Nekat. Itulah langkah yang kini diambil Nebia. Bermodalkan satu buah tas berisi beberapa helai baju, ia meninggalkan rumah tempatnya bernaung selama ini.
Dingin menusuk kulit ketika ia tiba di jalan. Malam semakin pekat hingga ia harus berjalan penuh waspada. Sesekali menoleh ke belakang untuk memastikan bahwa Joyce tidak mengejar. Tapi sepertinya itu tidak mungkin mengingat suaminya itu tertidur setelah penyatuan mereka.
Nebia juga menyuruh satpam yang berjaga di rumahnya untuk menutup mulut dan beruntungnya satpam tersebut berada di pihaknya. Sekali lagi, ia tidak perlu khawatir kalau Joyce menyadari kepergiannya malam ini.
Jujur saja, ia tidak tahu harus pergi ke mana. Tidak ada tempat yang bisa menjadi tujuannya. Ia tidak mungkin kembali ke rumah orang tuanya karena hubungan mereka bukan lagi seperti keluarga.
Nebia juga tidak mungkin memilih hotel untuk tempat persinggahan karena tempat itu akan memudahkan Joyce untuk menemukannya. Ia bukan tidak mau menghadapi suaminya itu, ia hanya perlu waktu untuk menyusun rencana agar perceraiannya berhasil. Apalagi saat ini emosi Joyce sedang tidak stabil dan ia tidak tahu apa yang akan dilakukan Joyce padanya.
Setelah mendapatkan kunci kamar. Nebia kembali mengangkat tas berisi pakaian miliknya lalu berjalan melewati lorong penginapan yang disewa. Penginapan ini tidak terlalu besar. Hanya ada sekitar 30 kamar yang letaknya terpisah. Dipisahkan oleh kebun bunga yang berada di tengah. Di setiap sisi terdapat 10 kamar dan ia mendapatkan di bagian sebelah kiri. Kiranya seperti itulah yang dijelaskan oleh resepsionis tadi.
Nebia terus mengayunkan langkah. Matanya terus mencari nomer yang sama dengan yang tertera pada kunci. Tidak ada petugas yang mengantar karena penginapan ini tidak menyediakan. Yaahh... Ini bukan penginapan mewah yang akan di datangi orang penting. Mungkin sebagian dari mereka memilih tempat ini untuk menjauh dari keramaian atau bersembunyi seperti yang dilakukan dirinya saat ini.

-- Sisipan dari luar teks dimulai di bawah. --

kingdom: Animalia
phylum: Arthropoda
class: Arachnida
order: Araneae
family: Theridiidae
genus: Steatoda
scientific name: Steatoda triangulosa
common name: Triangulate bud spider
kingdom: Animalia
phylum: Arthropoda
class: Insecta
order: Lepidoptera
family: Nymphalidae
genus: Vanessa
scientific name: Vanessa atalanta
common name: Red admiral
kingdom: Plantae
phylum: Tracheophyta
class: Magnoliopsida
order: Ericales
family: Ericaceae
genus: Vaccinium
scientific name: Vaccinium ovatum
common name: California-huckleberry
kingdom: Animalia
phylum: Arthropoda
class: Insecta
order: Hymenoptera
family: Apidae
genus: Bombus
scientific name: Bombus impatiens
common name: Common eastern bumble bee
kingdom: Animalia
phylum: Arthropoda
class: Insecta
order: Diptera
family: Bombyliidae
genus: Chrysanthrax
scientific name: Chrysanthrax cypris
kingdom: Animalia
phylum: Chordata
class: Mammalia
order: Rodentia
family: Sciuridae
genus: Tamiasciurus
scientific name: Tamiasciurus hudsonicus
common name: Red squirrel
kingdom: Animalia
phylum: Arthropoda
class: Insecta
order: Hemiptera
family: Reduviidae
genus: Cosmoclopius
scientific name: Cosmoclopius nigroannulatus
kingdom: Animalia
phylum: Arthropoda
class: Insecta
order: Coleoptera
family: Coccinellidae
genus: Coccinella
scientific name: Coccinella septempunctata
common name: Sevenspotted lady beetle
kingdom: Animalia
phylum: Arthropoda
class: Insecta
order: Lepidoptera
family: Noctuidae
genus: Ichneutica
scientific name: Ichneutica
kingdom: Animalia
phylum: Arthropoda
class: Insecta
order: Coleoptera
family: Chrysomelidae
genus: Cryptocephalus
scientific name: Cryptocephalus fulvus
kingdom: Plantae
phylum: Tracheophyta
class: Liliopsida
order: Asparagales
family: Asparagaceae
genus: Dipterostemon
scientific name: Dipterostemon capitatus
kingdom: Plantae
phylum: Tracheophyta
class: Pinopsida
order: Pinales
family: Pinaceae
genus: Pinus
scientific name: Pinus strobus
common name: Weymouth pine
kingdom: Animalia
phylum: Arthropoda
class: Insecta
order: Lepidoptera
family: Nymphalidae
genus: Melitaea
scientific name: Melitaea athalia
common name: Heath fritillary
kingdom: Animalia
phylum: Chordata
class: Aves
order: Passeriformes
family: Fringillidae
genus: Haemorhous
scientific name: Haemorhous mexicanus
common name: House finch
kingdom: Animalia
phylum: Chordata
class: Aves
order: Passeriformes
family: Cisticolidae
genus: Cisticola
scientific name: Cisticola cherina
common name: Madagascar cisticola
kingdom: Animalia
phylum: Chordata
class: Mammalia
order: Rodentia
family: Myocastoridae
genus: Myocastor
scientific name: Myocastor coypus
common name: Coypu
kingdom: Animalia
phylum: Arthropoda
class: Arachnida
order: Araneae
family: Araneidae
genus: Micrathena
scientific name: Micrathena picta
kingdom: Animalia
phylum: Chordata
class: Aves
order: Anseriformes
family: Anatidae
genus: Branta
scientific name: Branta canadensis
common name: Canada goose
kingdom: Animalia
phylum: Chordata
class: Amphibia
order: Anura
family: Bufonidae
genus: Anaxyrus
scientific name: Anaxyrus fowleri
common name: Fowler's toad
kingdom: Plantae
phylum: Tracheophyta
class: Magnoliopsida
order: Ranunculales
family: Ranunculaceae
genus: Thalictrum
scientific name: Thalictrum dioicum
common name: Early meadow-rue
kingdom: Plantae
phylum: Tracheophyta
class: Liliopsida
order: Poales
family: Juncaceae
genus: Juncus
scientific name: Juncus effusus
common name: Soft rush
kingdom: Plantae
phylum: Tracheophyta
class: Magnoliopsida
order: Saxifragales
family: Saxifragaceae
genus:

Kakinya berhenti tepat di depan pintu bertuliskan nomer 128. Nomer kamar yang akan menjadi miliknya selama tiga hari ke depan.
Bunyi klik terdengar saat ia memutar kunci, mendorong lalu masuk. Gelap menerpa penglihatan dan ia segera mencari sakelar lampu kemudian menutup pintu di belakangnya dan berjalan menuju ranjang yang ada di tengah.
Helaan napas terhembus pelan saat ia mulai duduk di bibir ranjang. Netranya melirik jam yang menggantung di dinding. Hampir jam 2 malam. Pantas saja resepsionis pria yang menyambutnya di depan tadi melihat dengan tatapan aneh.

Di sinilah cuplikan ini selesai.